» **Activity**: Transcribe the listing below line for line, leaving out the pictures.

» **Records**:
##############################

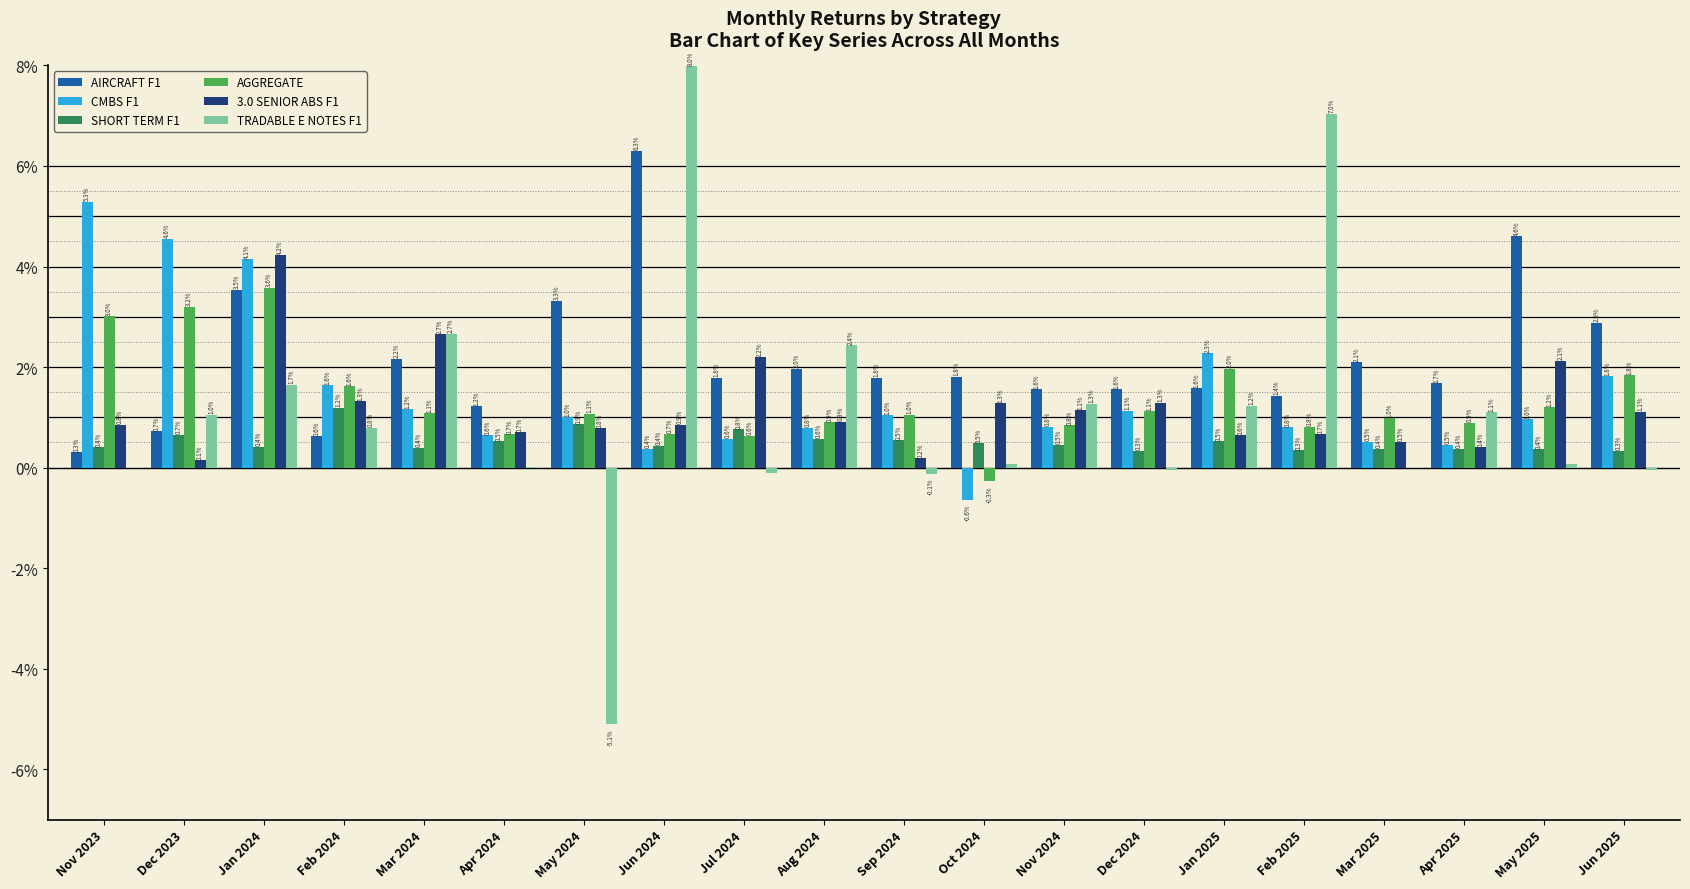

Are the bars horizontal?

No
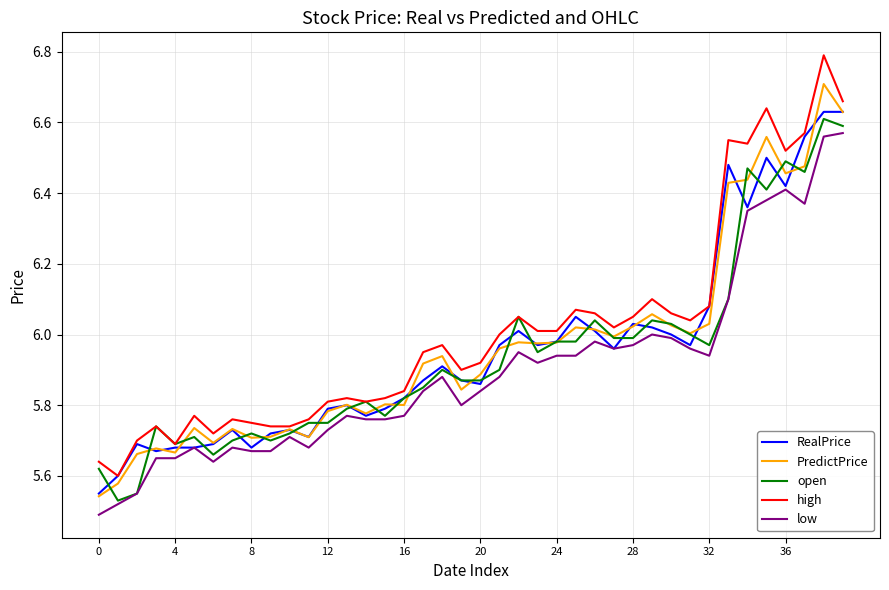

How many lines are shown in the chart?

5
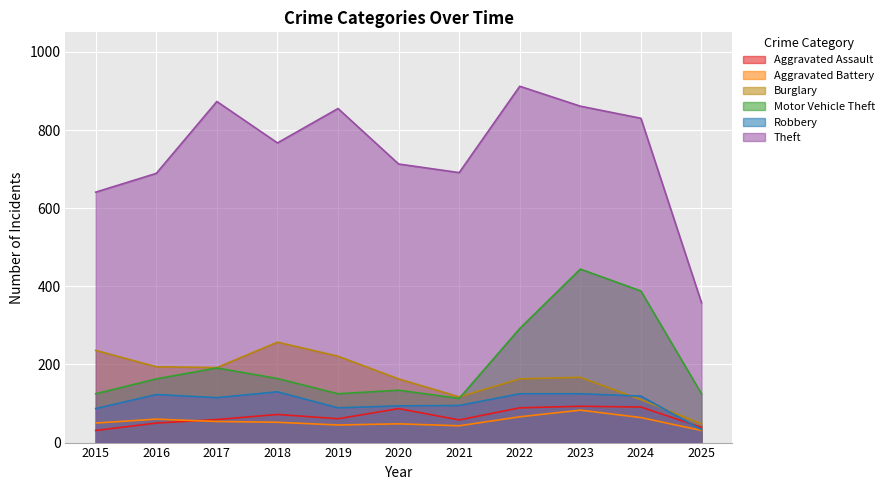

Where is the first local minimum for Theft?

2018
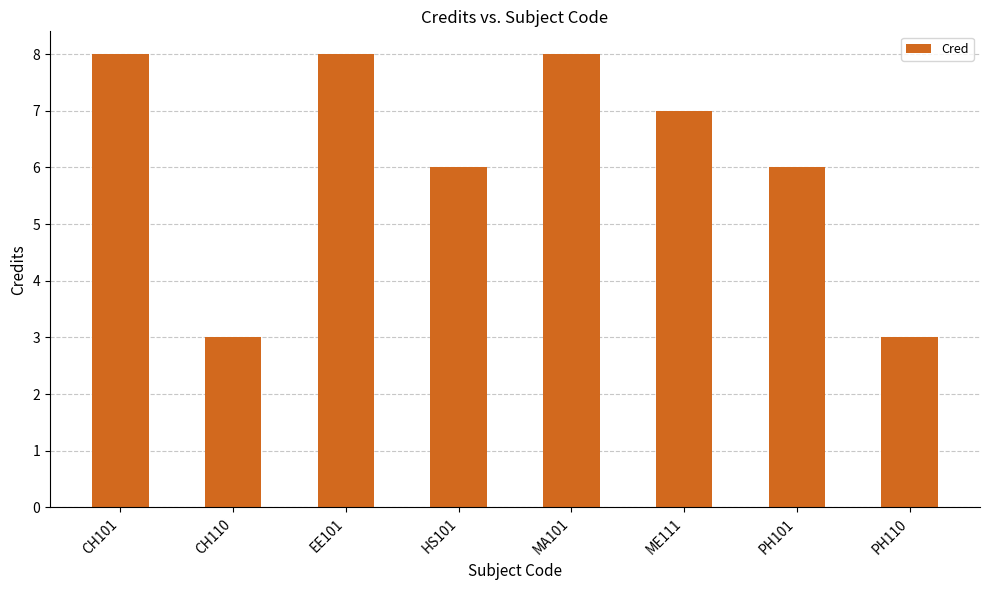

What is the sum of the values at EE101 and MA101?

16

##############################

» **Finished exercise**:
Are the bars horizontal?

No

How many lines are shown in the chart?

5

Where is the first local minimum for Theft?

2018

What is the sum of the values at EE101 and MA101?

16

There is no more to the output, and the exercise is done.